* EXCERPT:

►


  7. Steve Richards on

    Standard of care met. This patient has already been radiated twice in 6 years to diagnose diverticulitis. With normal vitals and normal WBC and identical presenting symptoms I would not repeat the CT.

  8. Chazz in Texas on

    With the significant tenderness and rebound, I believe this patient warrants a followup exam in 12 hours and if that falls on a weekend, a return to the ED for repeat evaluation. IV Cipro and IV metronidazole started up in the ED with an rx for outpatient treatment (for 2 weeks) would give this patient better opportunity to improve within the 12 hour wait. Documenting in the chart that the patient did not want imaging would be sufficient as long as this includes the patient acknowledging that the diagnosis is not clearcut and could represent other causes. The normal blood pressure and tenderness to the left of midline mitigates any obligation to rule out a AAA if indeed the patient has not been a smoker nor suffered from hypertension. Furthermore, 2 prior CT’s of the abdomen within the past 6 years did not show aneurysmal changes. Certainly waiting 48 hours for reexamination does not meet the standard of care.

◄

(Saved data entries)
►

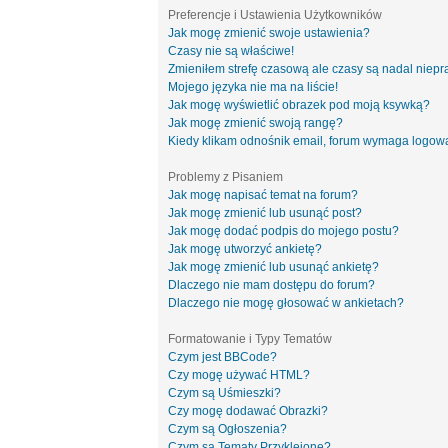
Preferencje i Ustawienia Użytkowników
Jak mogę zmienić swoje ustawienia?
Czasy nie są właściwe!
Zmieniłem strefę czasową ale czasy są nadal niepr
Mojego języka nie ma na liście!
Jak mogę wyświetlić obrazek pod moją ksywką?
Jak mogę zmienić swoją rangę?
Kiedy klikam odnośnik email, forum wymaga logow
Problemy z Pisaniem
Jak mogę napisać temat na forum?
Jak mogę zmienić lub usunąć post?
Jak mogę dodać podpis do mojego postu?
Jak mogę utworzyć ankietę?
Jak mogę zmienić lub usunąć ankietę?
Dlaczego nie mam dostępu do forum?
Dlaczego nie mogę głosować w ankietach?
Formatowanie i Typy Tematów
Czym jest BBCode?
Czy mogę używać HTML?
Czym są Uśmieszki?
Czy mogę dodawać Obrazki?
Czym są Ogłoszenia?
Czym są Tematy Przyklejone?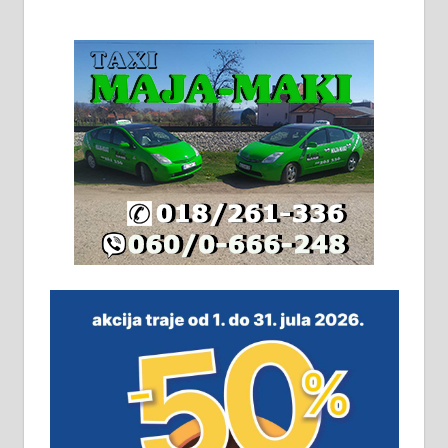
На продају кућа у Алексинцу,
београдски друм. Две одвојене
стамбене целине једна уз другу.
2х150м2, две гараже, централно
грејање на гас и дрва. Две
адресе. 063/71-74-023
Издајем комплетно опремљену
халу на Житковачком путу, на
плацу површине око 7 ари.
064/321-80-51; 063/102-35-25
На продају легализована, нова,
незавршена кућа површине 160
м2 са плацем од 8 ари у Зеленом
виру у Алексинцу. Могућа
замена. 064/21-63-584
ПОСЛОВНИ ОГЛАСИ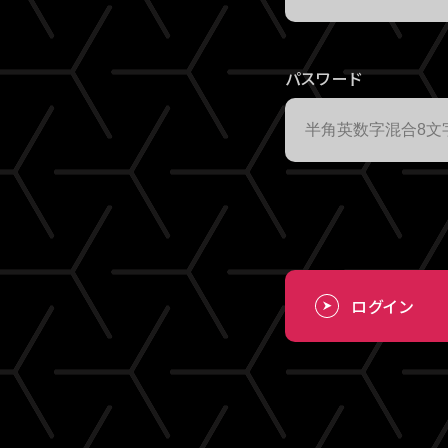
パスワード
ログイン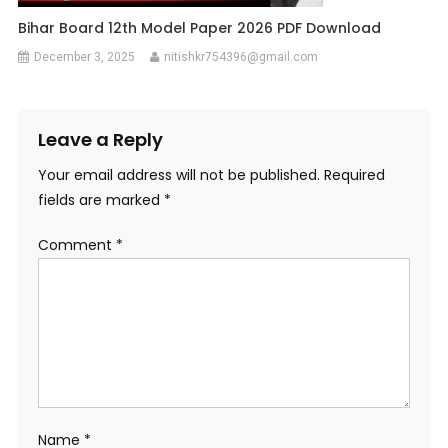
Bihar Board 12th Model Paper 2026 PDF Download
December 3, 2025
nitishkr754396@gmail.com
Leave a Reply
Your email address will not be published.
Required
fields are marked
*
Comment
*
Name
*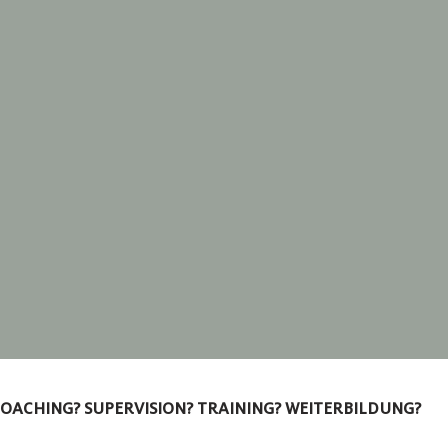
OACHING? SUPERVISION? TRAINING? WEITERBILDUNG?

◄

* ACTIONS TO TAKE:
a – Return the passage of the case comments between "7. Steve Richards" and "repeat the CT.", inclusive.
b – According to Steve Richards in the case comments, how many times had the patient already been radiated, and over what period?
c – Write what comes next in the case comments on the diverticulitis patient, picking up after their final sentence.
The material comes from a separate source, not from the case comments.

* SOLVED TASKS:
a –
7. Steve Richards on

    Standard of care met. This patient has already been radiated twice in 6 years to diagnose diverticulitis. With normal vitals and normal WBC and identical presenting symptoms I would not repeat the CT.

b – Twice in 6 years.

c –
  9. Simple heuristics keep you out of court. Drs and nurses need to respect any degree of peritoneal findings on PE that persist. Their presence while not 100% specific means high probability of an impending surgical problem warranting at minimum a surgical consult to arrange disposition. Pt should be told of the complications of diverticulitis (perf, abscess etc…) can start out subtle but ultimately develop peritoneal signs and require surgical evaluation (heal with steal). Documenting “minor local left lower quad rebound tenderness” is like documenting “minor positive HCG” in a female with lower ABD pain and sending them out without the next step in the Dx w/u a pelvic US. If rebound or guarding absent (in nurses notes too), it is clearly reasonable and safe to DC with close f/u. The literature is clear that a maximum 12 hour follow-up is safe.

  10. Not what I would recommend, but meets the standard of care if the patient refuses additional tests. DOCUMENT DOCUMENT DOCUMENT. Having the patient sign a refusal is a good idea.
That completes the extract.